- Texte à lire:
==========

Un vrai travail de bénédictin : fastidieux et rigoureux. Voilà comme Thierry Kervyn qualifie la démarche initiée il y a 10 ans. Intarissable sur la forêt et son histoire, il se réjouit de voir la cartographie réalisée s’ouvrir à tout un chacun via le Géoportail de la Wallonie. Initialement vues comme un outil destiné à préserver la biodiversité forestière, la cartographie et l’identification des forêts anciennes de Wallonie et les données qui l’accompagnement laissent apparaître une ressource multiple ne demandant qu’à encore grandir.     

Thierry Kervyn, merci pour cette rencontre.

Première question, la carte réalisée répertorie la forêt ancienne de Wallonie, qu’est ce qui caractérise une forêt ancienne ?

En Wallonie, il y a des zones forestières où la biodiversité est nettement plus présente (diversité des arbres, diversité des fleurs, …) . Après analyse, on s’est rendu compte que ces parties de forêt étaient implantées depuis très longtemps sur le territoire, à la différence des zones plus récemment boisées.

==========

Entrées du jeu de données:
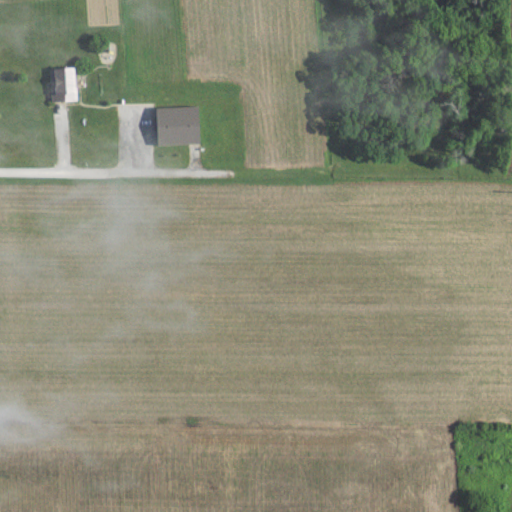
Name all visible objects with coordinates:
building: (54, 89)
building: (168, 130)
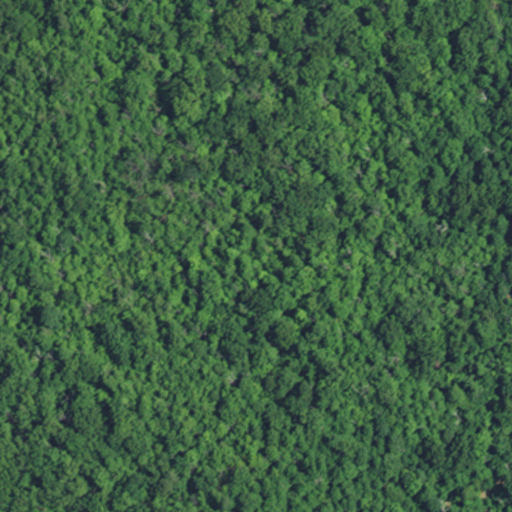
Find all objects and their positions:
road: (382, 233)
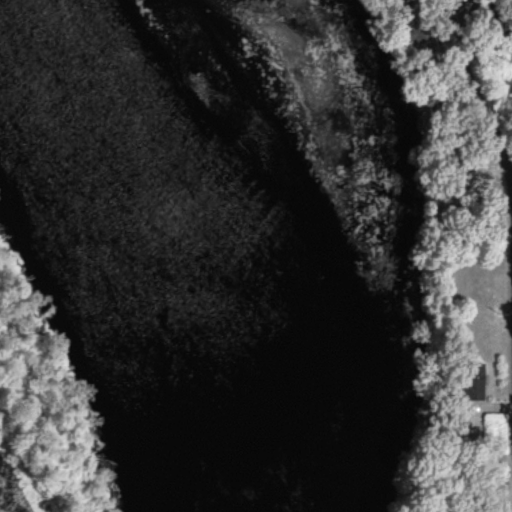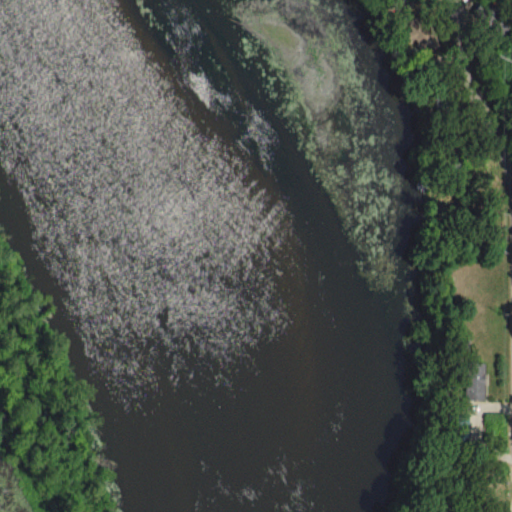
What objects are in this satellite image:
building: (394, 2)
building: (489, 18)
road: (467, 88)
river: (222, 239)
building: (471, 382)
road: (511, 510)
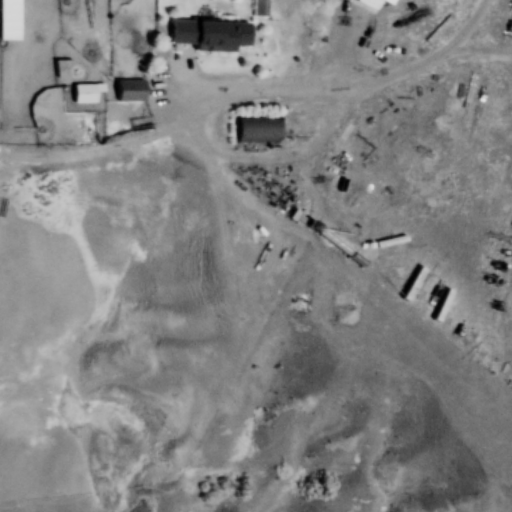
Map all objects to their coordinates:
building: (292, 2)
building: (384, 4)
building: (254, 8)
building: (261, 18)
building: (203, 35)
building: (211, 43)
building: (123, 91)
building: (79, 93)
road: (359, 96)
building: (130, 101)
building: (85, 103)
building: (251, 130)
building: (256, 139)
crop: (509, 334)
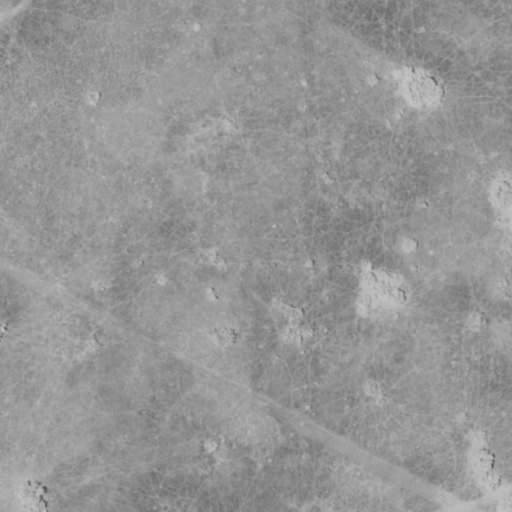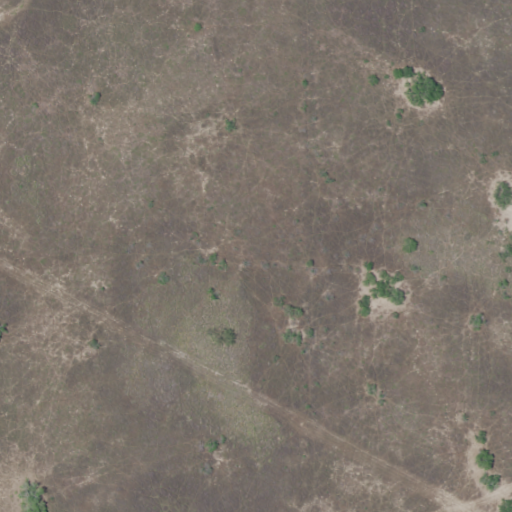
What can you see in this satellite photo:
road: (341, 256)
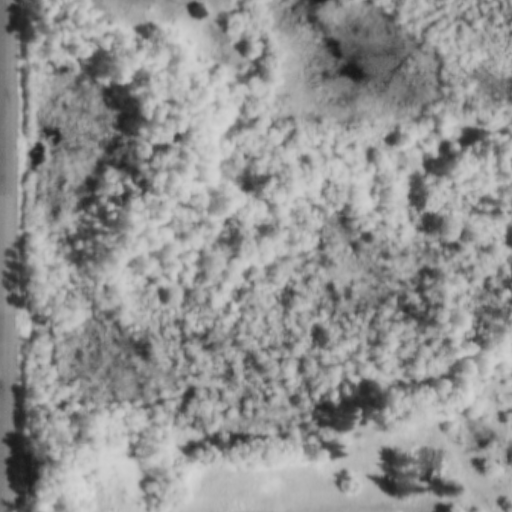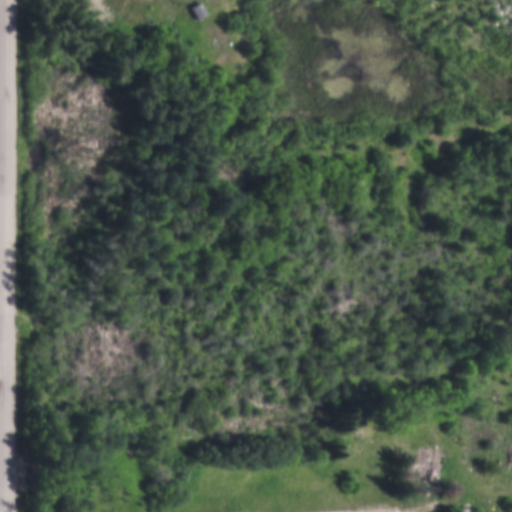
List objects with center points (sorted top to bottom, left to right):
building: (197, 8)
building: (164, 9)
building: (162, 11)
building: (194, 12)
road: (7, 256)
road: (3, 393)
building: (359, 430)
building: (510, 451)
building: (509, 456)
building: (428, 461)
building: (424, 470)
road: (421, 510)
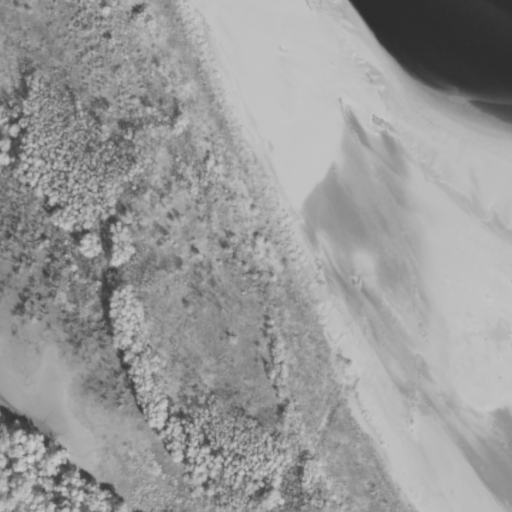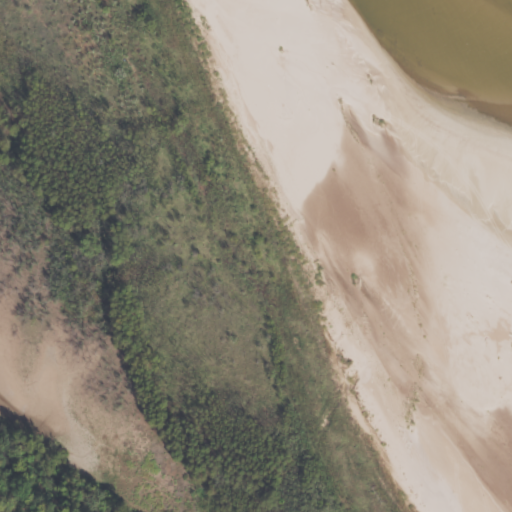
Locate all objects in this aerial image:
river: (376, 135)
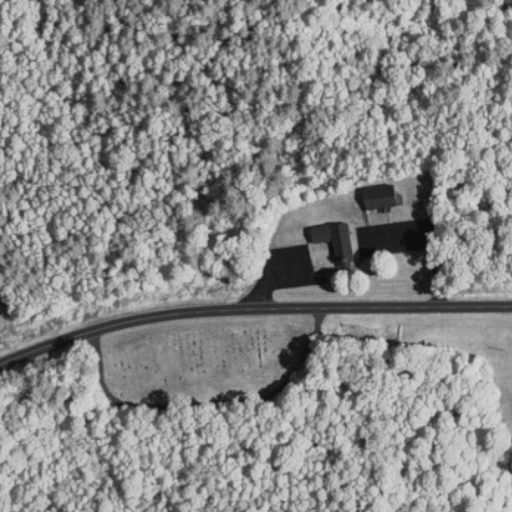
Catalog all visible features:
building: (363, 190)
building: (319, 233)
road: (252, 306)
park: (202, 359)
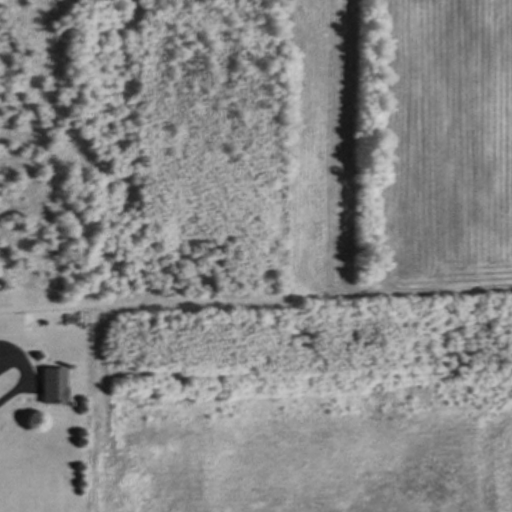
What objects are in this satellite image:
road: (26, 375)
building: (54, 388)
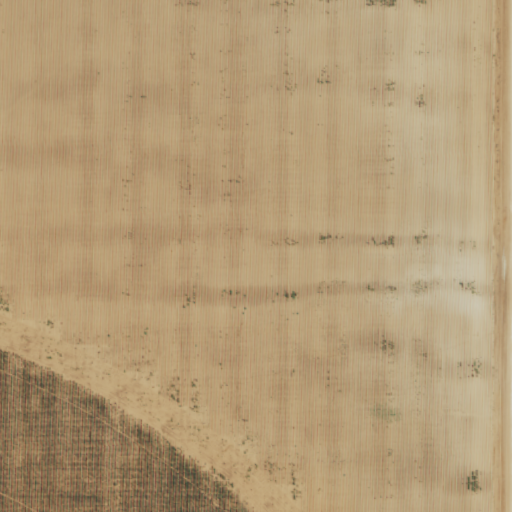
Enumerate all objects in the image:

==========

- Exercice écrit 1:
Répondez à ces questions sur le texte consacré aux forêts anciennes de Wallonie :
(a) Il y a combien de temps la démarche a-t-elle été initiée ?
(b) Par quel outil la cartographie est-elle ouverte à tout un chacun ?
(c) Qu'ont de particulier, dans leur implantation, les parties de forêt où la biodiversité est nettement plus présente ?
- Exercice écrit 2: Recopiez fidèlement, dans le texte sur les forêts anciennes de Wallonie, le passage qui va de « Un vrai travail » jusqu'à « qu’à encore grandir. ».
- Exercice écrit 3: Prolongez le texte sur les forêts anciennes de Wallonie à partir de sa dernière phrase.
Ces entrées forment un matériau à part, indépendant du texte sur les forêts anciennes de Wallonie.

- Résultat 1:
(a) Il y a 10 ans.
(b) Par le Géoportail de la Wallonie.
(c) Elles sont implantées depuis très longtemps sur le territoire, à la différence des zones plus récemment boisées.

- Résultat 2:
Un vrai travail de bénédictin : fastidieux et rigoureux. Voilà comme Thierry Kervyn qualifie la démarche initiée il y a 10 ans. Intarissable sur la forêt et son histoire, il se réjouit de voir la cartographie réalisée s’ouvrir à tout un chacun via le Géoportail de la Wallonie. Initialement vues comme un outil destiné à préserver la biodiversité forestière, la cartographie et l’identification des forêts anciennes de Wallonie et les données qui l’accompagnement laissent apparaître une ressource multiple ne demandant qu’à encore grandir.

- Résultat 3:
Partant de ce constat, on définit une forêt ancienne comme une forêt qui occupe une parcelle depuis au moins 250 ans, de façon continue.

De plus, comme la carte de Ferraris est le point de départ du travail, cette définition se veut aussi pragmatique puisque cette carte particulièrement précise permet d’établir l’usage des sols vers 1770. A cette époque, la production de charbon de bois bat son plein dans les forêts de Wallonie.

 Vers 1850 toutefois, l’abandon du charbon de bois au profit de la houille va complètement métamorphoser l’usage de la forêt et surtout le développement de la sidérurgie industrielle.

Si l’ « âge » d’une forêt est le seul critère,  après examen complémentaire, il arrive de déclasser certaines  forêts initialement reconnues comme « anciennes ». Pour cela, on se base sur les preuves d’activités ultérieures qui s’y sont déroulées (sablière, carrière, terril, …).

Au sein des forêts dites anciennes, y a-t-il des différences ?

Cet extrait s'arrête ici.